Looking forward, several research directions warrant priority. First, analyzing determinants of pattern transitions would enable identification of countries at risk of deterioration and factors enabling progression toward a lower burden. Specific attention to countries that successfully transitioned from Pattern 3 or 4 to Pattern 1 (e.g., Brazil, South Korea) could identify transferable strategies. Second, economic modeling quantifying returns on investment for health system strengthening in Pattern 3 and 4 countries would strengthen policy arguments. While evidence suggests favorable cost-effectiveness, comprehensive economic analyses incorporating productivity gains, healthcare cost savings, and development impacts would inform resource allocation. Third, implementation research identifying effective strategies for translating evidence-based interventions to diverse contexts is urgently needed. The gap between knowing which interventions work and successfully implementing them at scale represents the critical barrier to global progress.
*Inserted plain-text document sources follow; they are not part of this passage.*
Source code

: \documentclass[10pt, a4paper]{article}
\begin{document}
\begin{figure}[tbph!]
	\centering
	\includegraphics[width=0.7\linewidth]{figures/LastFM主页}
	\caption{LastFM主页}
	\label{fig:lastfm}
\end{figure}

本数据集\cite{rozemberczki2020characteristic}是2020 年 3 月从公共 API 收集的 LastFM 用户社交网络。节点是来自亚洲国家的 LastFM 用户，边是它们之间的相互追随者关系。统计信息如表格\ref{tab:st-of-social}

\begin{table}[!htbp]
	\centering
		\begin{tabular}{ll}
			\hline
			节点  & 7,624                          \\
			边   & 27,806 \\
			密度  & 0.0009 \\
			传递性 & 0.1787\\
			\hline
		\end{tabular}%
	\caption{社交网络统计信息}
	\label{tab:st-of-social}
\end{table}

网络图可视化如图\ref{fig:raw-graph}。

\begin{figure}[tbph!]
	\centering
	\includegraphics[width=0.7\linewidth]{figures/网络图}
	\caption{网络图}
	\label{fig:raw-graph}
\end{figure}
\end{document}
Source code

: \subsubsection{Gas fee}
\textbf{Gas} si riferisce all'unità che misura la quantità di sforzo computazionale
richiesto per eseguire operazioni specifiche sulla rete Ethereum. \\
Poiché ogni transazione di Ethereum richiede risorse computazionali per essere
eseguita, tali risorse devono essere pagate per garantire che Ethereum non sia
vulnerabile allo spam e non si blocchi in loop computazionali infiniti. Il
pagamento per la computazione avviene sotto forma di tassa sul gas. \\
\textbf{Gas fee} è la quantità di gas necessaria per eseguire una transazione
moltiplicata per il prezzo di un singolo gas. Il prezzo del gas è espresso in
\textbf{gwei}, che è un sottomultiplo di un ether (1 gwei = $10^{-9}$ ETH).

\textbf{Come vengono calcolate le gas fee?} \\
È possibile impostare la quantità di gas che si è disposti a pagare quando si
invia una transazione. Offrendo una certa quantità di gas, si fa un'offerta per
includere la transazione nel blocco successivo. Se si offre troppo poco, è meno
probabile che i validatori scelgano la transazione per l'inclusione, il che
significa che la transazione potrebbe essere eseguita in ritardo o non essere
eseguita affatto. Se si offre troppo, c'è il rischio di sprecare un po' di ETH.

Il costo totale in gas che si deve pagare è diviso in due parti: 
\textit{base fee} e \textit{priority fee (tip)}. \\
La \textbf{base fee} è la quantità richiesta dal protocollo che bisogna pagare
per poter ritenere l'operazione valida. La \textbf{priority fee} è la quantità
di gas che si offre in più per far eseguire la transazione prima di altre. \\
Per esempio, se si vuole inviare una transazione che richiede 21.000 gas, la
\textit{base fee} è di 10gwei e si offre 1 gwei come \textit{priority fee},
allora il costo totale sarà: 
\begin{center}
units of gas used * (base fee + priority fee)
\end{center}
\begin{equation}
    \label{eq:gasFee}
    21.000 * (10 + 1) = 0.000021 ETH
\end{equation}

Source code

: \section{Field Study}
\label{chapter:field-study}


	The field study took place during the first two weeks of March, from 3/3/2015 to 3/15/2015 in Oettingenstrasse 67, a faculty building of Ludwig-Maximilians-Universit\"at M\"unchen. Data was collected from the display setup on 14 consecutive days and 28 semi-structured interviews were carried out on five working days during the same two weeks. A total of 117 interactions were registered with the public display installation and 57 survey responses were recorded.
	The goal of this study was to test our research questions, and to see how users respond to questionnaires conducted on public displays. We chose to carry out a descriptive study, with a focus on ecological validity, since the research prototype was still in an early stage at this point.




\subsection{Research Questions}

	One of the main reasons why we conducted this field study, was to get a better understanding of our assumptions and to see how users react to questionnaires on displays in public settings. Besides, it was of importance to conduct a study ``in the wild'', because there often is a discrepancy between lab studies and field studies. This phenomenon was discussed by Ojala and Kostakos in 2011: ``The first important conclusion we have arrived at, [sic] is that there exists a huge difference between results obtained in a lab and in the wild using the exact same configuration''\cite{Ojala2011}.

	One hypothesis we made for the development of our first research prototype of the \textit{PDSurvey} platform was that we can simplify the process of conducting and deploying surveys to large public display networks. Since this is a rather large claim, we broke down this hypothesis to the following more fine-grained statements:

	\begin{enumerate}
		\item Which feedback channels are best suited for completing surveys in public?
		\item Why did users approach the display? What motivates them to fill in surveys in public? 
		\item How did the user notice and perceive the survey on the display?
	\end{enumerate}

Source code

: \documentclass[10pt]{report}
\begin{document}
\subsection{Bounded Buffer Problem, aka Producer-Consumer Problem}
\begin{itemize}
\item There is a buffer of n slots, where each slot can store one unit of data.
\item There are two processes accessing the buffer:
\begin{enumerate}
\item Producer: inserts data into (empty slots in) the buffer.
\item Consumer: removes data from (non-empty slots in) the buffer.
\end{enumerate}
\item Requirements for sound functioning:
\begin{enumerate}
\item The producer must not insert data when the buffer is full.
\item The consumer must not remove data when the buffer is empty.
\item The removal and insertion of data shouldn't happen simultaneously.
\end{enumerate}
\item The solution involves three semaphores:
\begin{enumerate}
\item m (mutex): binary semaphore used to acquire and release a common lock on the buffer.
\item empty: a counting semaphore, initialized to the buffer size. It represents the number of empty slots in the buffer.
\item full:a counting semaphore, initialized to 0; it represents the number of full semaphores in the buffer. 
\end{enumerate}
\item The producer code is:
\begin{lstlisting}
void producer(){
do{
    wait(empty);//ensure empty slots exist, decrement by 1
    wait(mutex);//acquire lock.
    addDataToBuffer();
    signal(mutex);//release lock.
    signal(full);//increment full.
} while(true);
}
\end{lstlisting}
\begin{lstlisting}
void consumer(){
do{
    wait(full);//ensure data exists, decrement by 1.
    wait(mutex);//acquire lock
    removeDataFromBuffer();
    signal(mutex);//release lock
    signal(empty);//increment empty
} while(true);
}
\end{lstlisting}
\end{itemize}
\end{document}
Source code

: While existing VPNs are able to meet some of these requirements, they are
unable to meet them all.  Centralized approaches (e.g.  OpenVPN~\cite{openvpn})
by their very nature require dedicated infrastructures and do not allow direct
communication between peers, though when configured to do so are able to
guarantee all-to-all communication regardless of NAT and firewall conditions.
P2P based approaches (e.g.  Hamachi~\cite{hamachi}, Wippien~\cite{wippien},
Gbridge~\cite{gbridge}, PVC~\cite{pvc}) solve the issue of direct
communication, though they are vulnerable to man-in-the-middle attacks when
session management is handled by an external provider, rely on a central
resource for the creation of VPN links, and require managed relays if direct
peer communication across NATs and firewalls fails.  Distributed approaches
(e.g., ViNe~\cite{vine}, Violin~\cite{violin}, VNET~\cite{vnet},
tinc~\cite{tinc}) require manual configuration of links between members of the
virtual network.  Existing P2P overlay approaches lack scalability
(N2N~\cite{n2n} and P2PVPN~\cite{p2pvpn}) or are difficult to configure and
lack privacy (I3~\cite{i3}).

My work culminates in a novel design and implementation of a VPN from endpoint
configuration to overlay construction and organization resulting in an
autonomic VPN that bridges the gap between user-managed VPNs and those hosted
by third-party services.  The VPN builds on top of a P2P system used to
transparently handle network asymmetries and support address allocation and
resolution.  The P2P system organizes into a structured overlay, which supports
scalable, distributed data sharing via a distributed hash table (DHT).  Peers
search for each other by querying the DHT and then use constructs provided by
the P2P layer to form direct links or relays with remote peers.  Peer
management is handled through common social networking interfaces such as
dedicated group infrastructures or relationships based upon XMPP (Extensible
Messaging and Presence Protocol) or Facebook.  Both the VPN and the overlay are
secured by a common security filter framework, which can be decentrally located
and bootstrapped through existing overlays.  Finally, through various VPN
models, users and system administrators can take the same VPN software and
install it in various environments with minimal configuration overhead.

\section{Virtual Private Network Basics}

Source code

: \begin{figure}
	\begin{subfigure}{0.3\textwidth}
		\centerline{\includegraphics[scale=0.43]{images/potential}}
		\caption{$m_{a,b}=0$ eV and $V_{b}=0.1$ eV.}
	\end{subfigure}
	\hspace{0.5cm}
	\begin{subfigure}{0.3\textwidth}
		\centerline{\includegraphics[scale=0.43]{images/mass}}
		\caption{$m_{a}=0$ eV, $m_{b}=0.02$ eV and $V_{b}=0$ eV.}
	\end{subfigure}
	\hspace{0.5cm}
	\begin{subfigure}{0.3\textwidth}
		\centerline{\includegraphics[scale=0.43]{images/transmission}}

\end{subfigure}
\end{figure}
Fourth, subnational analyses examining within-country inequalities would provide more granular understanding and enable more targeted interventions. Many countries exhibit substantial internal variation that country-level analysis obscures. Fifth, expansion to include other non-communicable diseases (respiratory diseases, diabetes, mental health conditions) would provide a more comprehensive picture of global health transitions. Our framework focusing on CVD and cancer provides a foundation for broader analyses. Finally, prospective monitoring of Pattern 4 countries’ trajectories, particularly in the COVID-19 pandemic aftermath, is essential for understanding long-term impacts and enabling early warning of health system deterioration.

In conclusion, this comprehensive analysis reveals four distinct global patterns of CVD and neoplasm co-occurrence representing different epidemiological transition stages, with concerning divergence between regions achieving sustained burden reductions and those experiencing deterioration. The universal predominance of high blood pressure as a CVD risk factor and smoking as a cancer risk factor, combined with substantial pattern-specific variation in other risk factors, indicates that prevention strategies must balance universal interventions applicable across all settings with tailored approaches addressing local epidemiological profiles. The methodological integration of PAF and machine learning approaches provides a framework for optimizing resource allocation between population-level and individual-level interventions. Addressing widening global health inequalities requires moving beyond knowledge generation to focus on implementation capacity building, particularly in Pattern 3 and 4 regions where proven interventions remain inadequately deployed. Only through comprehensive approaches integrating vertical disease-specific expertise with horizontal health system strengthening can the global burden of CVD and cancer be effectively prevented and controlled.